Using the overview of precision ag in Brazil, answer the following:
1. In which decade did precision ag work first begin in Brazil?
2. What two things define production costs in Brazil?
3. On what are soil samplers mounted to give operational efficiency?

Provided text ::
•••••
An Overview Of Precision Ag In Brazil

Soil sampling Brazil

Soil sampling is the most adopted precision ag technology in Brazil and also the main income for service providers. Due to large areas, soil samplers mounted on ATVs are used to give operational efficiency.


Brazil is a huge player in international agriculture and precision farming is helping to increase productivity. With diverse crop production, Brazil plays a key role in supplying food to a growing global population. To produce more, while preserving important natural ecosystems, technology helps better decision making.

Precision ag work first began in Brazil in the 1990s, but there was very slow adoption until the mid 2000s. Initially there was a technology push by international machine builders. From 2005 to 2010, there was a surge of new precision ag service providers, focused on soil sampling and variable-rate technology (VRT) application of lime and fertilizers. Service providers were very important to spreading precision ag technology throughout the country. In Brazil, production costs are defined by international prices and Brazilian currency exchange rate. As those new service providers started precision ag activities during a period of high production costs, many of them focused their marketing and work on cost savings. Some of those providers evolved to seek higher productivity, while many others are no longer in the market.

Soils in the biggest parts of Brazilian agricultural regions have low fertility. So soil correction and fertilization is a central factor to higher yields. Soil sampling is now, by a large margin, the most adopted technology and also the main income for service providers. Due to large areas, soil samplers mounted on ATVs are used to give operational efficiency.
•••••
[Data excerpts]
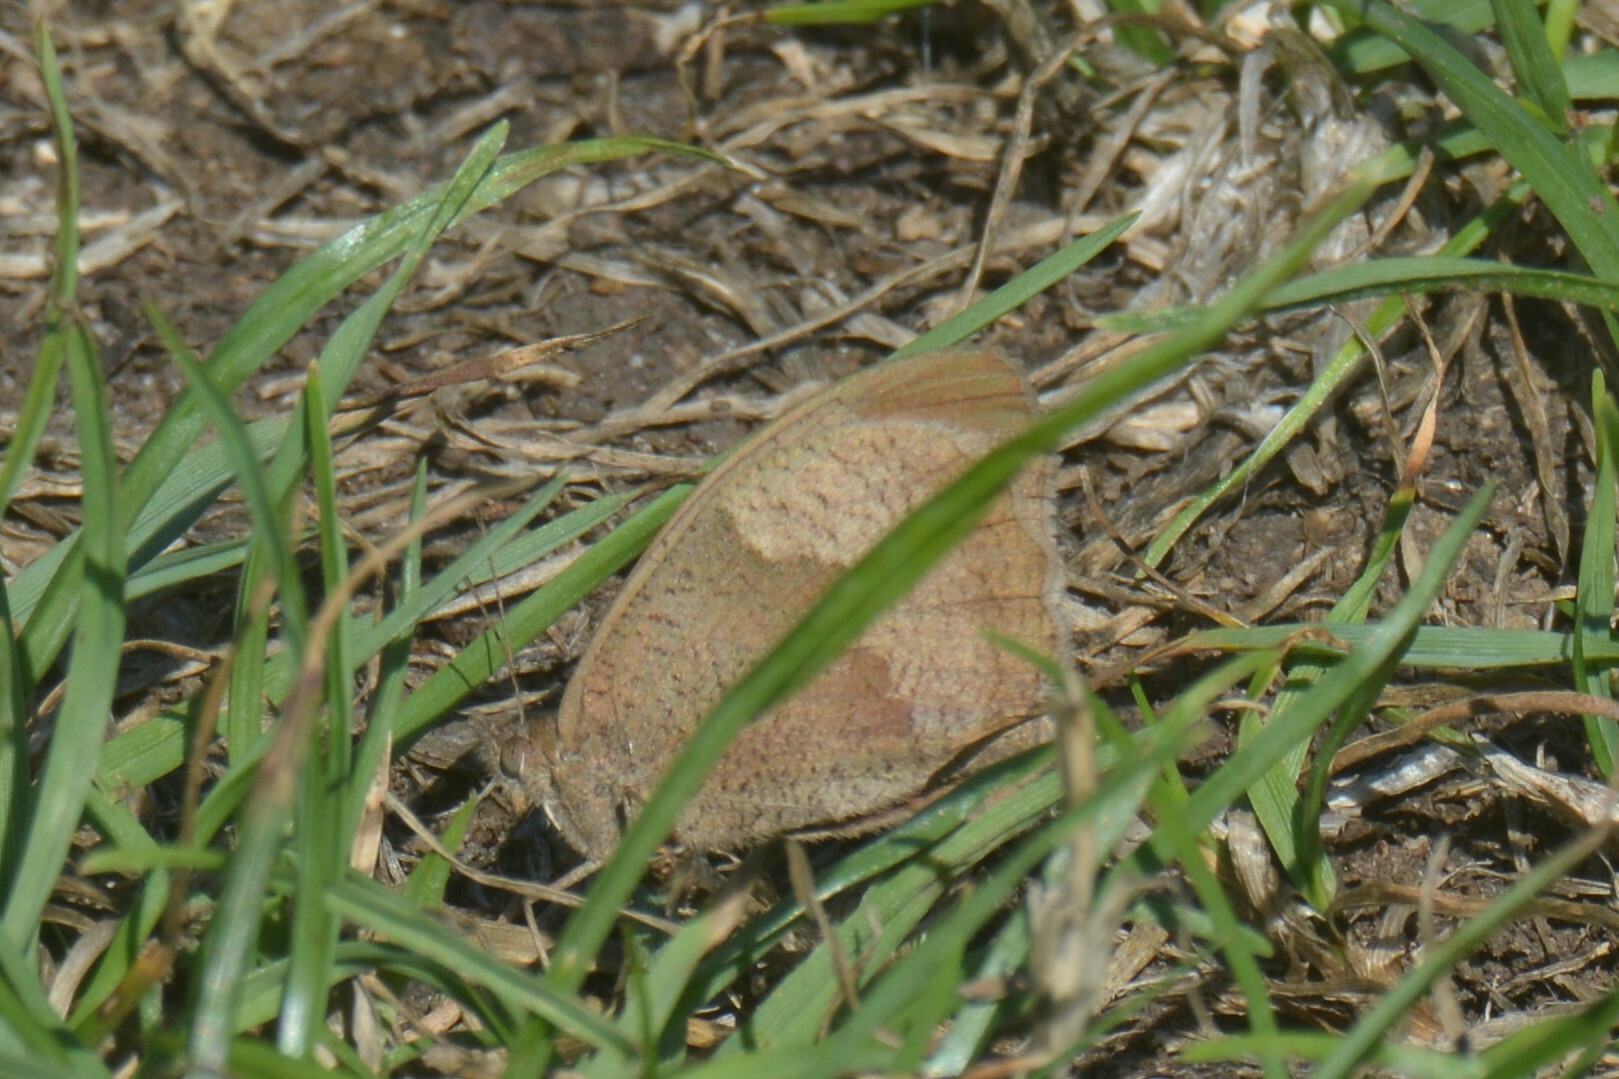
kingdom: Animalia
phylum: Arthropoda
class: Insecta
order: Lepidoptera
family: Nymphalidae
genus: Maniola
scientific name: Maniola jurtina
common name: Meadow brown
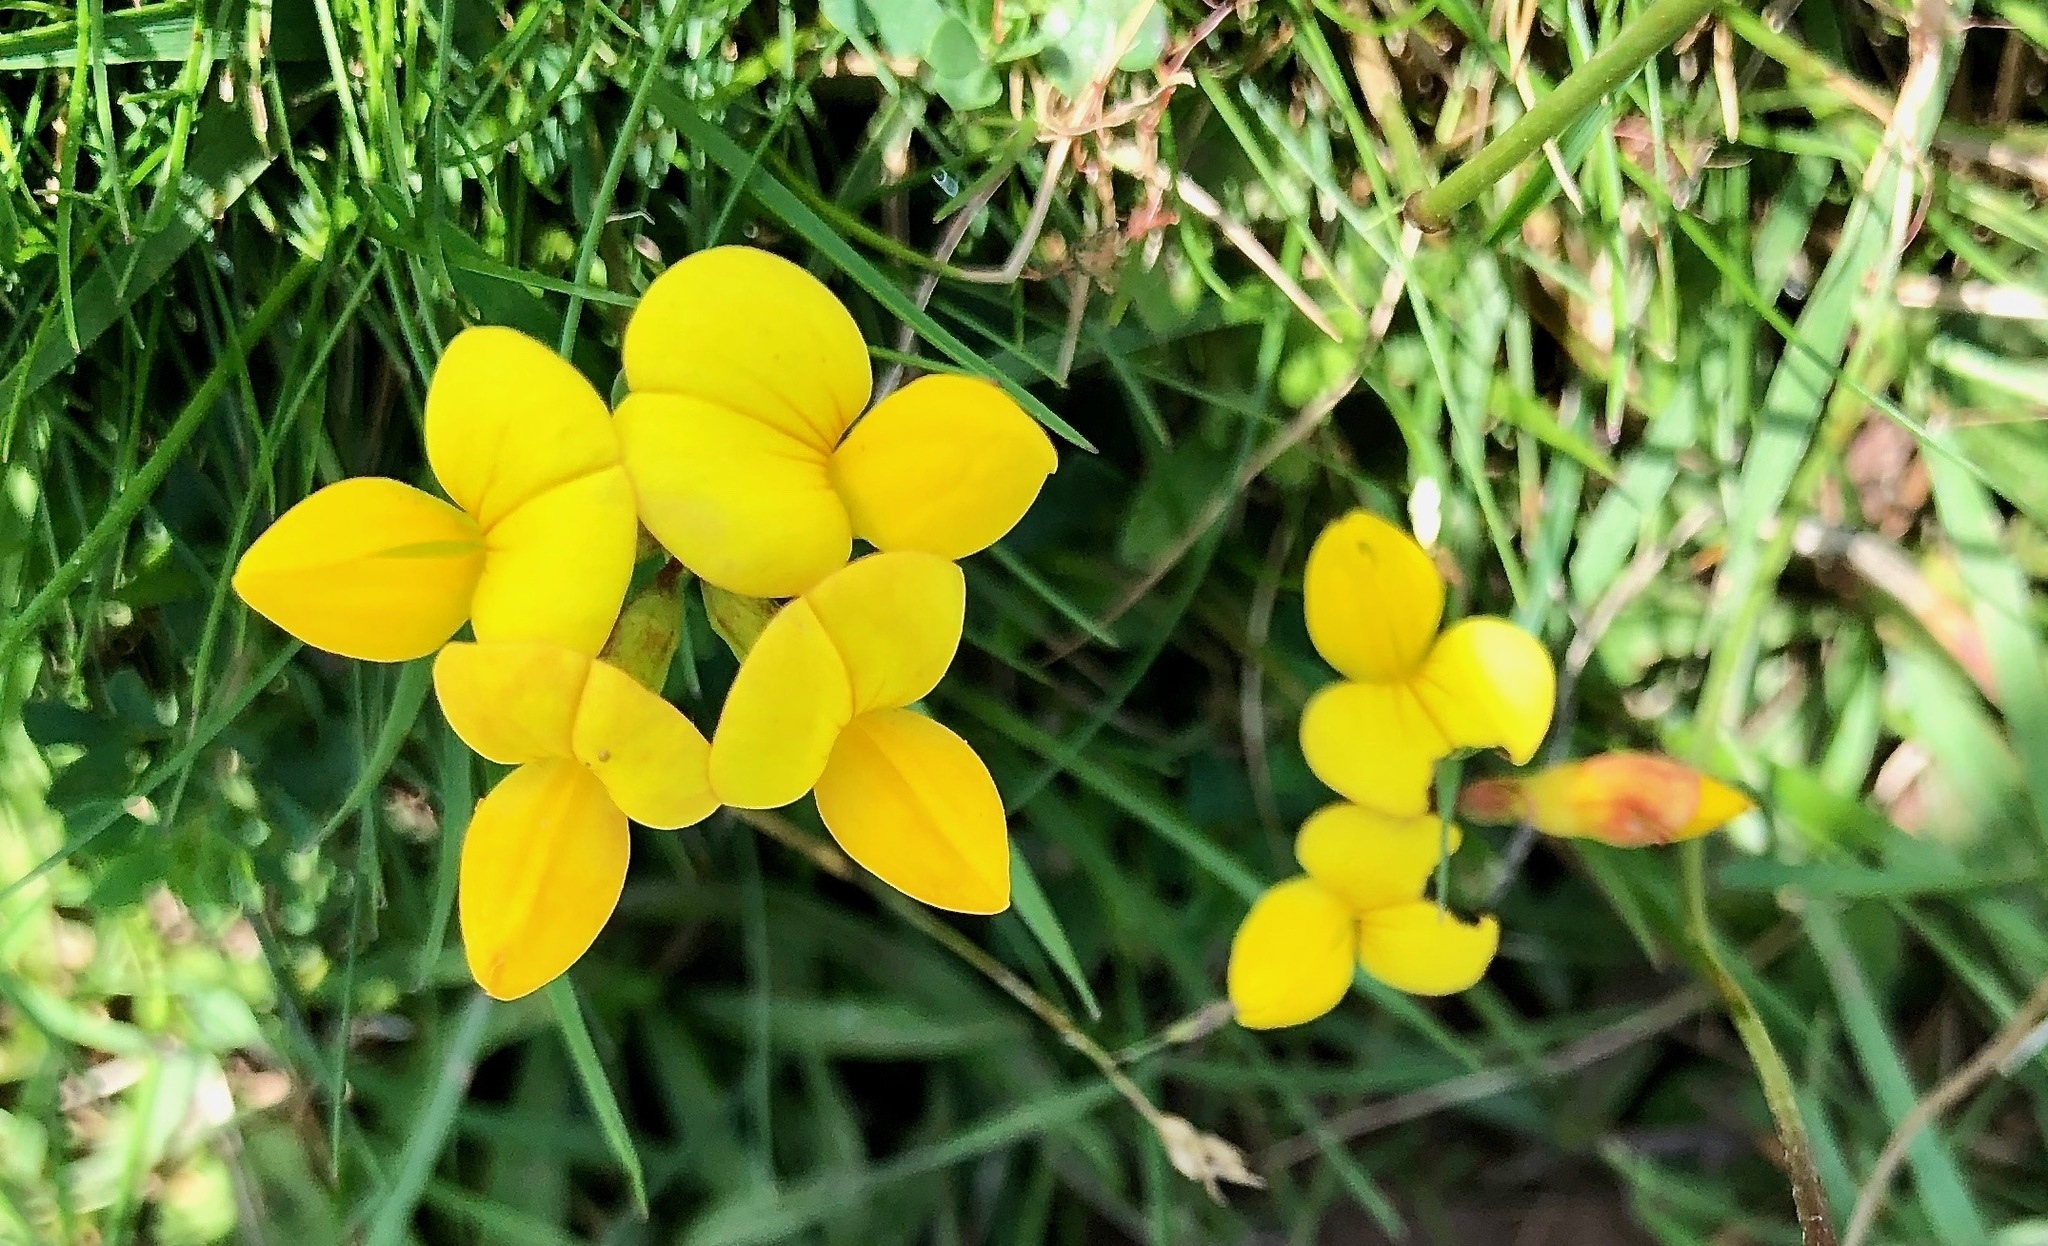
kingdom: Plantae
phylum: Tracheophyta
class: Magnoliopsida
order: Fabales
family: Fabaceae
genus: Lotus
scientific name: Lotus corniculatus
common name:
•••••
Response to this task ::
1. The 1990s.
2. International prices and the Brazilian currency exchange rate.
3. ATVs.